The result is that the saw “Leaped out at the boy’s hand” and thus the hand is lost (Frost). He requests his sister to see that his hand will not be amputated. However, the doctor is not able to save his life. The entire poem, presented through a narrator, concentrates on the misery of the boy. The irony is that though he dies, the speaker says that “And they, since they / Were not the one dead, turned to their affairs” (Frost). The work should go on; one cannot remain lamenting for the loss of a life. Frost is very modern in his attitude to life.
Langston Hughe’s poem, “The Weary Blues”, similarly depicts the end of a black man, though it is not made very explicit in the poem. Jazz and Blues are original to Afro-American life and tradition. In the poem the speaker says that he listens to the blues being played by a Negro with his “ebony hands” on the “ivory keys” of a piano (Hughes). The music is very sad, “Coming from a black man’s soul” (Hughes).
Langston uses blues mainly because it is closely related to the black culture and it stands as a metaphor to the social conditions of the black people. “I got the weary blues / And I can’t be satisfied”, says the black (Hughes). It is the disgust and the dissatisfaction of the blacks which the piano cries out. The black hand on the white keys of the piano signifies the black man’s resentment against the white man’s racial attitude.

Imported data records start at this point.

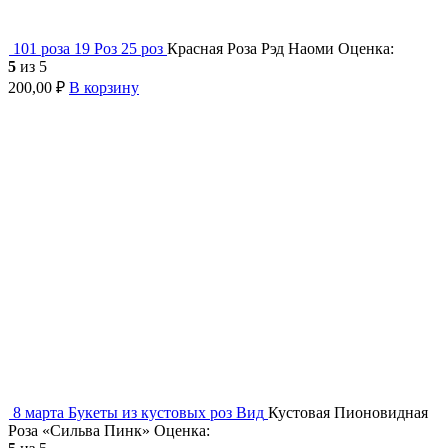
101 роза
19 Роз
25 роз
Красная Роза Рэд Наоми
Оценка:
5
из 5
200,00
₽
В корзину
8 марта
Букеты из кустовых роз
Вид
Кустовая Пионовидная
Роза «Сильва Пинк»
Оценка:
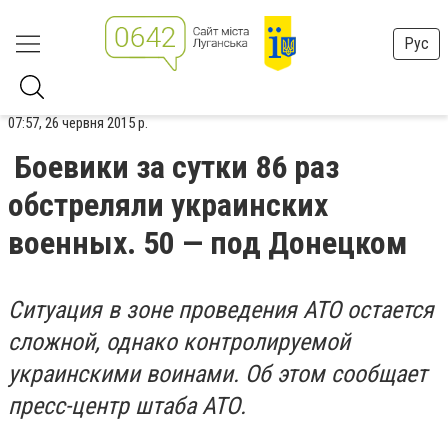
Рус
07:57, 26 червня 2015 р.
Боевики за сутки 86 раз
обстреляли украинских
военных. 50 — под Донецком
Ситуация в зоне проведения АТО остается
сложной, однако контролируемой
украинскими воинами. Об этом сообщает
пресс-центр штаба АТО.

Like the saw in Frost’s poem, the piano symbolizes cruelty and torture, leading to death. The “piano moan with melody”, says the poet (Hughes). It gives out a melancholy tone. Thus, the desire for death is implicit in the boy in “Out, Out” and in the black in “The Weary Blues”. The black says “I wish I had died” (Hughes). Whether he actually dies at the end, like Frost’s boy, is not clear: “He slept like a rock or a man that’s dead”, says the poet (Hughes). Langston Hughes wants to show that even in his sleep the music plays the melancholic song of a black man’s strong protest against the social discrimination in America.
This was the situation in America during the days of Harlem renaissance. The Afro-Americans felt that they were denied of all the rights and the joys of life. Therefore, the last line of the poem is important. Even if he wakes up in the morning, he cannot live like others, as he has lost all the sensations of a man. When he says “Ain’t got nobody in the world” (Frost), it echoes the condition of the boy in “Out, Out”. The sense of alienation is central to both poems.
The life of the boy in “Out, Out” is a tale told by the speaker, which, at the end of the poem, looks insignificant. Frost succeeds in showing the brief life of the boy on one side, and on the other side, he points out how quickly the people forget everything and get back to their work. The indifference of the society to human suffering is the essence of the poem. Similarly, Hughes depicts the black tradition and the discriminations suffered by the Afro-Americans through the instrument of piano.
Frost is very outright in depicting the events towards death. Hughes uses music as the medium to express the inner feelings of the victim and Frost uses the buzz-saw. Both Frost and Hughes can be considered as modern poets, in the sense that they depict the twentieth century experience in their poems. Frost does not directly deal with the modern technological life, but, as in the case of the boy in the poem, its impact reflected in the poem is surely modern. The general indifference to life shown by the society is beautifully expressed by both poets. Truth is vital to both the poets.
Reference
Frost, Robert. “Out, Out”. Web.
Hughes, Langston. “The Weary Blues”. Web.